Grażyna Bacewicz Recordings
Bacewicz is absolutely unique and for several reasons. It will not be an exaggeration to say that she summed up the two hundred year span from Mozart through Chopin, Liszt, Paganini, Wieniawski, to Rachmaninoff – of great virtuoso-composers who combined mastery in playing an instrument with creating music at the highest level. She is also the first female composer of this rank and not only in Polish culture.
In 1934, when Panufnik wrote his Piano Trio, in Warsaw (on May 10) the “Grażyna Bacewicz’s Composing Evening” took place, during which in the first part she personally (and notably!) performed her six pieces on the piano, and in the second part, three on the violin. She was indeed an extremely talented and educated artist. As a composer, she made her debut in her hometown of Łódź at the age of 15 with her Theme and Variations for piano. Also in this city, even earlier – as a seven-year-old – she had begun public performances.
In 1927 at the Łódź Philharmonic she played Mendelssohn’s Piano Concerto in G minor, and in 1935 she won the first distinction at the first H. Wieniawski International Violin Competition in Warsaw. She gave up virtuoso piano playing as a twenty-year-old, playing the violin until 1953 (often together with her brother Kiejstut, a pianist). Immediately after World War II, she led the violin class at the State Conservatory of Music in Łódź, and until the end of her life she taught composition at the Warsaw State College of Music. Add to this her philosophical studies and literary activity – her crime novel Sidła, a volume of short stories Znak szczególny – and she can be identified as a unique and remarkable figure.
Grażyna Bacewicz came from a Polish-Lithuanian family, broken by political turmoil after World War I. Her father Vincas Bacevičius and her second brother Vytautas (also a composer) moved to a reborn Lithuania in 1923; the other family members – her mother Maria Modlińska, brother Kiejstut and sisters Wanda and Grażyna – chose Poland as their homeland.
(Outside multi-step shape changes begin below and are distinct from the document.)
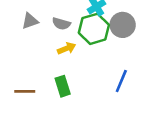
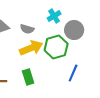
green hexagon: (94, 29) -> (56, 47), moved
yellow arrow: (67, 48) -> (31, 48), size x1.6

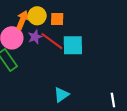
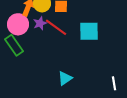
cyan square: (73, 45) -> (89, 31), moved

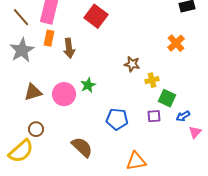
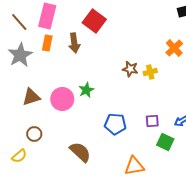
brown arrow: (69, 48) -> (74, 43), moved
yellow cross: (152, 80) -> (150, 72), moved
green square: (167, 98) -> (165, 142), moved
yellow semicircle: (21, 151) -> (19, 156), size x0.6

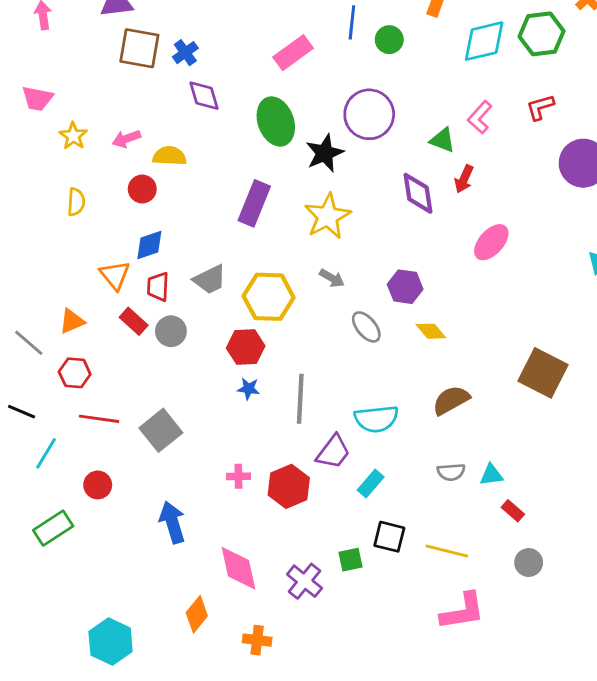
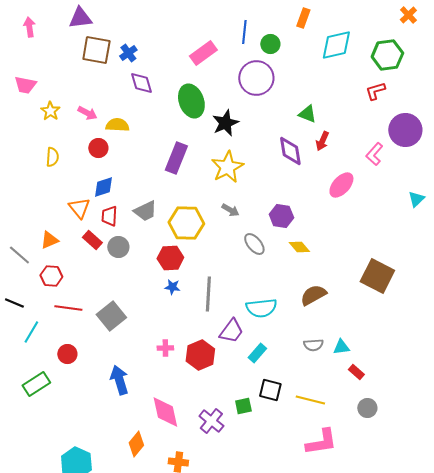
green hexagon: (542, 34) -> (387, 55), moved
purple circle: (369, 114) -> (256, 78), moved
pink L-shape: (480, 117) -> (374, 154), moved
pink arrow: (126, 139) -> (87, 113), turned -132

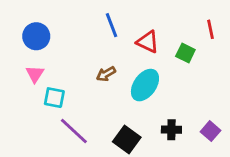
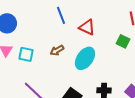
green square: (185, 53) -> (123, 41), moved
cyan square: (54, 98) -> (26, 54), moved

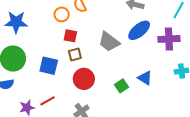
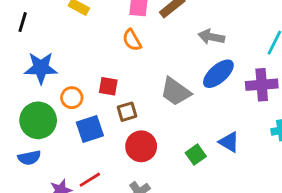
orange circle: (62, 14) -> (72, 98), moved
red square: (70, 36) -> (108, 86), moved
blue square: (49, 66) -> (90, 129), turned -30

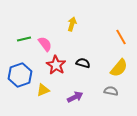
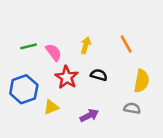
yellow arrow: (72, 24) -> (86, 45), moved
orange line: (121, 37) -> (126, 44), moved
yellow semicircle: (119, 68) -> (142, 81), turned -30

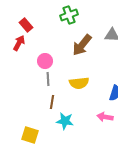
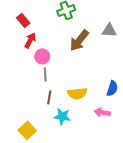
red arrow: (19, 43) -> (30, 40), moved
yellow semicircle: (79, 83) -> (77, 93), moved
yellow square: (30, 135) -> (27, 130), turned 30

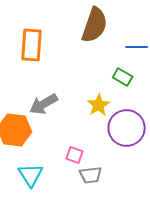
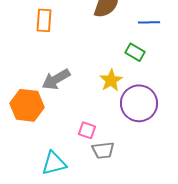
orange rectangle: (32, 45) -> (44, 20), size x0.7
cyan triangle: (31, 175) -> (54, 163), moved, turned 48

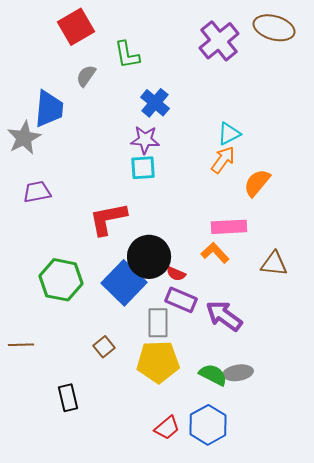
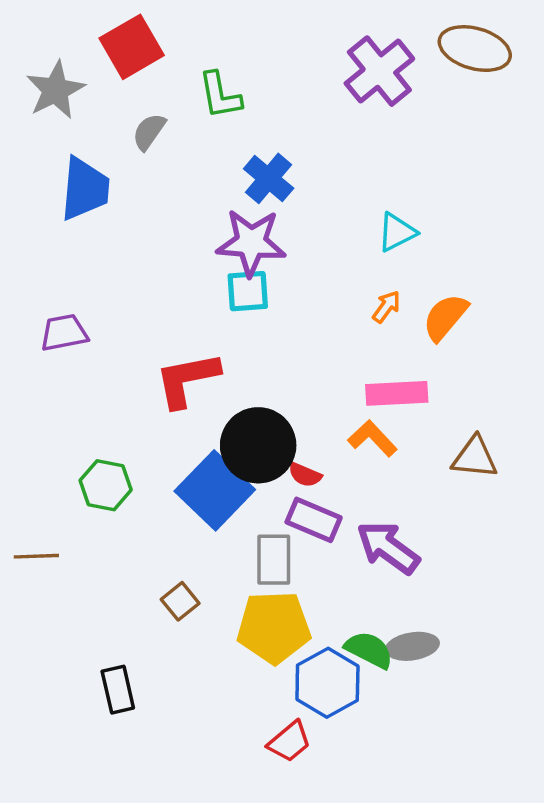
gray star: (24, 138) -> (55, 90), moved
purple star: (145, 140) -> (251, 243), size x1.4
orange arrow: (223, 160) -> (386, 307), moved, size x0.7
green hexagon: (61, 280) -> (106, 485), size x0.7
brown line: (21, 345) -> (36, 556), moved
blue hexagon: (208, 425) -> (327, 683), moved

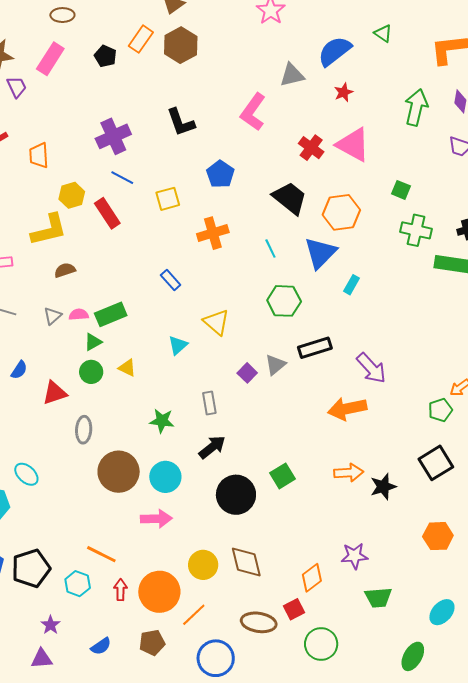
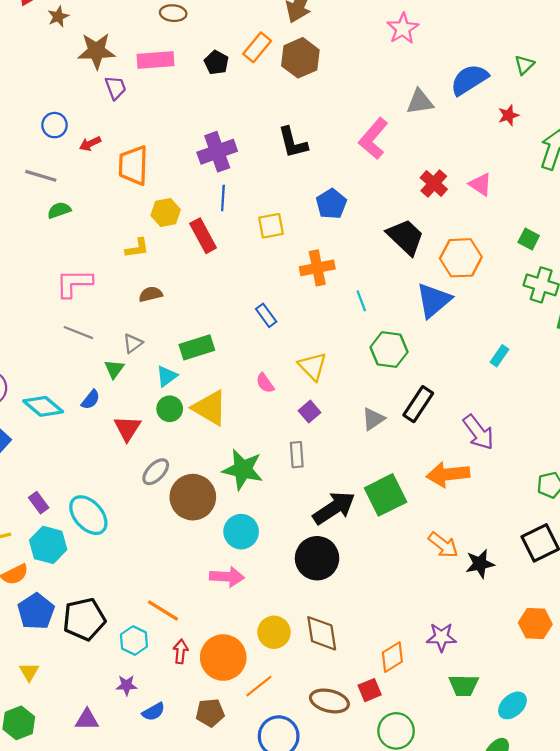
green triangle: (383, 33) -> (524, 65), turned 36
pink rectangle: (50, 59) -> (155, 60), turned 48
red star: (344, 92) -> (508, 115), moved
pink triangle: (353, 145) -> (480, 184), size x0.6
orange trapezoid: (39, 155) -> (133, 165), size x1.4
blue line: (122, 178) -> (223, 198), turned 60
yellow L-shape: (49, 230) -> (137, 248), size x0.6
cyan line: (270, 249) -> (361, 301), moved
cyan rectangle: (352, 285) -> (500, 356), moved
pink semicircle: (79, 315) -> (265, 383), moved, turned -126
green triangle: (93, 342) -> (114, 369), moved, turned -30
cyan triangle: (178, 345) -> (167, 376), moved
black rectangle: (315, 348) -> (418, 404), turned -44
yellow triangle: (127, 368) -> (210, 408), size x1.8
purple square: (247, 373) -> (310, 412), moved
red triangle: (55, 393) -> (127, 428), turned -44
green star: (162, 421) -> (243, 470), size x1.5
gray ellipse: (84, 430) -> (156, 472), turned 36
black arrow: (212, 447) -> (334, 508), moved, size x1.4
brown circle: (119, 472) -> (193, 497), moved
orange arrow: (349, 473) -> (443, 545), turned 36
cyan ellipse: (26, 474) -> (88, 515), size x1.5
green square: (282, 476) -> (386, 495), moved, size x1.5
cyan ellipse: (442, 612) -> (512, 705), moved
purple star: (51, 625) -> (127, 685), moved, turned 30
After moving to Warsaw, Bacewicz began her studies at the Conservatory in the composition class of Kazimierz Sikorski. Then she went to Paris, often referred to at the time the “Mecca of new music”, to improve her skills under the guidance of Nadia Boulanger. There she learned and accepted the principles of neoclassicism, and from the Boulanger class she took, like many others “the cult of composer’s craft, the cult of classical formal patterns, a tendency to emphasize purely musical values, not burdened with literary and ideological baggage.” (Zofia Helman).
Until the outbreak of World War II, Bacewicz’s portfolio included, among others, Sinfonietta for small string orchestra, Violin Concerto No. 1, String Quartet No. 1 and several other chamber works, from duo to quintet. During the years of occupation, her achievements were enriched by further works, including Symphony No. 1, Overture for symphony orchestra, String Quartet No. 2 and several piano and violin pieces.
As for many Poles, so was it for the 36-year old artist that the end of the war did not herald the beginning of a more joyful time. Fascist terror was replaced by communist terror, which was also reflected in the field of culture. According to the doctrine of socialist realism, creators were obliged to contribute to the development of the new system. In music it came down to observing four main orders: “Eliminating subjectivity, cultivating the national character of music, using only commonly accepted forms, the participation of composers and musicologists in the process of music education” (Charles Bodman Rae). Admittedly Grażyna Bacewicz had no major problem finding herself in the new reality, unlike Panufnik, who, unable to bear the ideological straightjacket imposed by the authorities, successfully escaped to Great Britain in 1954. Although she did not write a cantata in honor of Stalin, the Soviet Union or Polish People’s Republic, but in this “absurd, simply Orwellian tragicomedy of totalitarianism” she lived, created and collected awards. Her post-war work is impressive: three more symphonies, six violin concertos, cello concerto, viola concerto, piano concerto, a number of violin and piano works, as well as numerous chamber works, among which, apart from six string quartets and five sonatas for violin and piano.